- [TASK TO CARRY OUT]:
Beginning with the line that holds "middle tip: (841, 473)" in the data below, give again every line through the one that holds "pinky dip: (239, 183)", exactly as written.

- [DATA PROVIDED]:

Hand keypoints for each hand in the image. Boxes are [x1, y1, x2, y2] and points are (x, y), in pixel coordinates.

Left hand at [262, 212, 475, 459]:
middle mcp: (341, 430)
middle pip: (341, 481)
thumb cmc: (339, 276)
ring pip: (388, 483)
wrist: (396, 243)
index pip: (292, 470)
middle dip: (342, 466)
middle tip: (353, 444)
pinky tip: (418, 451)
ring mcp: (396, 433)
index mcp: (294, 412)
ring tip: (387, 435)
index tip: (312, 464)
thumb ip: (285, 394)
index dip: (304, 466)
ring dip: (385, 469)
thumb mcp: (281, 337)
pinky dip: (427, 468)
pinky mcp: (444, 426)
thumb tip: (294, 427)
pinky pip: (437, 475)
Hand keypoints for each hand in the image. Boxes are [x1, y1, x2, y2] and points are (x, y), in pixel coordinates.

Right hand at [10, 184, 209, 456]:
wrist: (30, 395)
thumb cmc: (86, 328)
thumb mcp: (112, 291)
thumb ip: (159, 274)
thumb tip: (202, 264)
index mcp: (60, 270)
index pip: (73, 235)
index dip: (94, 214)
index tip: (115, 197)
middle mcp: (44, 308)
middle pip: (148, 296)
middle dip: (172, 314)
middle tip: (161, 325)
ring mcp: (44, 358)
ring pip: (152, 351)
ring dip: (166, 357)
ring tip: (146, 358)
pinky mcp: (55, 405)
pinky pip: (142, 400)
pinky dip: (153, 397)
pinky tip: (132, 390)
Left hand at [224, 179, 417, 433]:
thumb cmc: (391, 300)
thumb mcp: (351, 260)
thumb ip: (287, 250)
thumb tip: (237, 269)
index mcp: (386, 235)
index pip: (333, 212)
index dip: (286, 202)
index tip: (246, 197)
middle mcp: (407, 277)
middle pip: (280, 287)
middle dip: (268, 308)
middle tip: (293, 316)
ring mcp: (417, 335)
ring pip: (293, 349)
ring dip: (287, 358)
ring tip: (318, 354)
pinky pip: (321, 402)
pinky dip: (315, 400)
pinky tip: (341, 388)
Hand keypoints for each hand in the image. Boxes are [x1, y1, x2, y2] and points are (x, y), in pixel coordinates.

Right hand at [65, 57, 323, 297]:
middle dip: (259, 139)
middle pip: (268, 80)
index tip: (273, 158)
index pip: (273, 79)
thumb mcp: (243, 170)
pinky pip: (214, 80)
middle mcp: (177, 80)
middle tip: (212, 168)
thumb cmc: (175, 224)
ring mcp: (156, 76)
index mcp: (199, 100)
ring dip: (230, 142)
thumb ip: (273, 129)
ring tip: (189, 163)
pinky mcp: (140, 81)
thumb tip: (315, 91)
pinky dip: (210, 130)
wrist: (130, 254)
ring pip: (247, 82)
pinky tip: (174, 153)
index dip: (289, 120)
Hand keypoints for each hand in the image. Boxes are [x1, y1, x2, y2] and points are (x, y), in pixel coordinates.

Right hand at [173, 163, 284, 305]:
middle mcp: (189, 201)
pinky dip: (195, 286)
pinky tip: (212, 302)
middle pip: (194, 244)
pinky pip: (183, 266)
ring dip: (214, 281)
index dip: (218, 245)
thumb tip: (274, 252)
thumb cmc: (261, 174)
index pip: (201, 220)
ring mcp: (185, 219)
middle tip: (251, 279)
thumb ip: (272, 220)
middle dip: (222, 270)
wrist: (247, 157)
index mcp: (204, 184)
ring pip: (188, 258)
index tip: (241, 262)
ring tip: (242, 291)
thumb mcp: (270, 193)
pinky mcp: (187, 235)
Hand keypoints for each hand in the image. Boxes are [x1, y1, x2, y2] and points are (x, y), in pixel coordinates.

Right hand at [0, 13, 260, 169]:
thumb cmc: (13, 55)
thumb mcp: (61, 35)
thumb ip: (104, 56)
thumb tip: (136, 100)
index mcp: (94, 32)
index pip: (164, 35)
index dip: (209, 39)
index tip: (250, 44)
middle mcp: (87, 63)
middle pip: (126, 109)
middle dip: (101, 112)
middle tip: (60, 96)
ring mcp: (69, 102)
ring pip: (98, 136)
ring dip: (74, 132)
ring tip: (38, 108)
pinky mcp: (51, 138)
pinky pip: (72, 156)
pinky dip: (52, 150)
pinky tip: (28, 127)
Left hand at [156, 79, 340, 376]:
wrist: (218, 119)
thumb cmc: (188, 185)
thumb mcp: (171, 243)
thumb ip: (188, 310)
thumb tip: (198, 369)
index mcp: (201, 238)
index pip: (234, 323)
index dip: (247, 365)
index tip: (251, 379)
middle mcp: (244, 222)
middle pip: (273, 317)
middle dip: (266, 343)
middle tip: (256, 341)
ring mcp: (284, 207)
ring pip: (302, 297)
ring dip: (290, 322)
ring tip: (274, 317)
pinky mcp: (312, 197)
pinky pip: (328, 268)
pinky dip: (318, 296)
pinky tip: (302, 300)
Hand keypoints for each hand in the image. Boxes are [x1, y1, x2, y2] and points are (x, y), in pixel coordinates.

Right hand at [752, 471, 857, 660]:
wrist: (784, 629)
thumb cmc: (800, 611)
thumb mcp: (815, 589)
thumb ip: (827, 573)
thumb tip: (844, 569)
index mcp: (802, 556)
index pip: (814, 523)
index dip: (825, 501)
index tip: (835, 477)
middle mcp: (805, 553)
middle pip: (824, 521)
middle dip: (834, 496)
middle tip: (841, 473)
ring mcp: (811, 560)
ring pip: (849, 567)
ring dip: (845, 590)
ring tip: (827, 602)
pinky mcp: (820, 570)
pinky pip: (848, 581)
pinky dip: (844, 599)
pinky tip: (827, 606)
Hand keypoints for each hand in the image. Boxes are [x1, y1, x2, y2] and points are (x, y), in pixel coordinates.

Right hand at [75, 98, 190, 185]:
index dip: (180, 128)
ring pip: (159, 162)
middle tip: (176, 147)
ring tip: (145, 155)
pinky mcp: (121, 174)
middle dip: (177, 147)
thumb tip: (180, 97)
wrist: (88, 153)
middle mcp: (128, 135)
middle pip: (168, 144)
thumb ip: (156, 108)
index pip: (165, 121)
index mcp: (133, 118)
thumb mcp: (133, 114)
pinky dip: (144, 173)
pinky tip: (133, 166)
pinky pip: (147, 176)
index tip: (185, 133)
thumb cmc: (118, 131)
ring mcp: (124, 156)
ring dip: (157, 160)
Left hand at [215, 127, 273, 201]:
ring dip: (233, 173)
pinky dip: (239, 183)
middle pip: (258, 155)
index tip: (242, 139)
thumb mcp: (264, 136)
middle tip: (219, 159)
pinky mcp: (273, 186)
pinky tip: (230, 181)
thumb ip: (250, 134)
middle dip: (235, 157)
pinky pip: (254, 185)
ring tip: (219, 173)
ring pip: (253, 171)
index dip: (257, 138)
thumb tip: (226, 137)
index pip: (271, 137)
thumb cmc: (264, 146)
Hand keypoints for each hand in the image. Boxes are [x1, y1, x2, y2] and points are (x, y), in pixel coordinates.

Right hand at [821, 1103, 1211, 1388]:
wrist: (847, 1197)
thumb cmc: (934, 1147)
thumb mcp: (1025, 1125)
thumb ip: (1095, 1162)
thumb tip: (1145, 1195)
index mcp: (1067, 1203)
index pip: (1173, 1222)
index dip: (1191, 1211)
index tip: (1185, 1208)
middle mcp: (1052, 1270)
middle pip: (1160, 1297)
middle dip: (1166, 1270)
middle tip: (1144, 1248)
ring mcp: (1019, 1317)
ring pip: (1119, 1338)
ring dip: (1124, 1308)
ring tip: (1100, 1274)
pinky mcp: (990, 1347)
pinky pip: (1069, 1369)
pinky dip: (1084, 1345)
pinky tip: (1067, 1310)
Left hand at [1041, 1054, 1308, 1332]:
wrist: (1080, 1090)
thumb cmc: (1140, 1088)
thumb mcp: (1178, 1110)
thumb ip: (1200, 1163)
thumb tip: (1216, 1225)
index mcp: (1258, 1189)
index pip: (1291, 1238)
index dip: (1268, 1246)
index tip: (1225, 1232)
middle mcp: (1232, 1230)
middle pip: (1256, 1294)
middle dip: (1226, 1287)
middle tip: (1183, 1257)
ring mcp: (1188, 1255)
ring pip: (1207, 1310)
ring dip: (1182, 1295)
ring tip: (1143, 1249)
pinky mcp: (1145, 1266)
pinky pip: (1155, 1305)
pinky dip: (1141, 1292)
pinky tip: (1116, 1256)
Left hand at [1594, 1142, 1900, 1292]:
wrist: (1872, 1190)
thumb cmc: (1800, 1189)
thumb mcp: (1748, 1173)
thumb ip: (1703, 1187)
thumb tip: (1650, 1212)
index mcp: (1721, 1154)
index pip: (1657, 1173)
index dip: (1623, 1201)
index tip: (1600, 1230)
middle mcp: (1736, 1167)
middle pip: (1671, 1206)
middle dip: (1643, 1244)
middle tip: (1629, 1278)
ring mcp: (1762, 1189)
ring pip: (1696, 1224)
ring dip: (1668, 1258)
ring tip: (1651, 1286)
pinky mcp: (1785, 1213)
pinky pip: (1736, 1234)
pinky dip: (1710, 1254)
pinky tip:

- [ANSWER SPACE]:
middle tip: (841, 473)
ring mcp: (811, 560)
ring pip: (849, 567)
ring dip: (845, 590)
ring tip: (827, 602)
pinky mcp: (820, 570)
pinky pip: (848, 581)
pinky dip: (844, 599)
pinky tip: (827, 606)
Hand keypoints for each hand in the image. Boxes are [x1, y1, x2, y2] and points are (x, y), in pixel coordinates.

Right hand at [75, 98, 190, 185]:
index dip: (180, 128)
ring pip: (159, 162)
middle tip: (176, 147)
ring tip: (145, 155)
pinky mcp: (121, 174)
middle dip: (177, 147)
thumb tip: (180, 97)
wrist: (88, 153)
middle mcp: (128, 135)
middle pip: (168, 144)
thumb ip: (156, 108)
index pip: (165, 121)
index mcp: (133, 118)
thumb mcp: (133, 114)
pinky dip: (144, 173)
pinky tip: (133, 166)
pinky pip: (147, 176)
index tip: (185, 133)
thumb cmc: (118, 131)
ring mcp: (124, 156)
ring dip: (157, 160)
Left hand at [215, 127, 273, 201]:
ring dip: (233, 173)
pinky dip: (239, 183)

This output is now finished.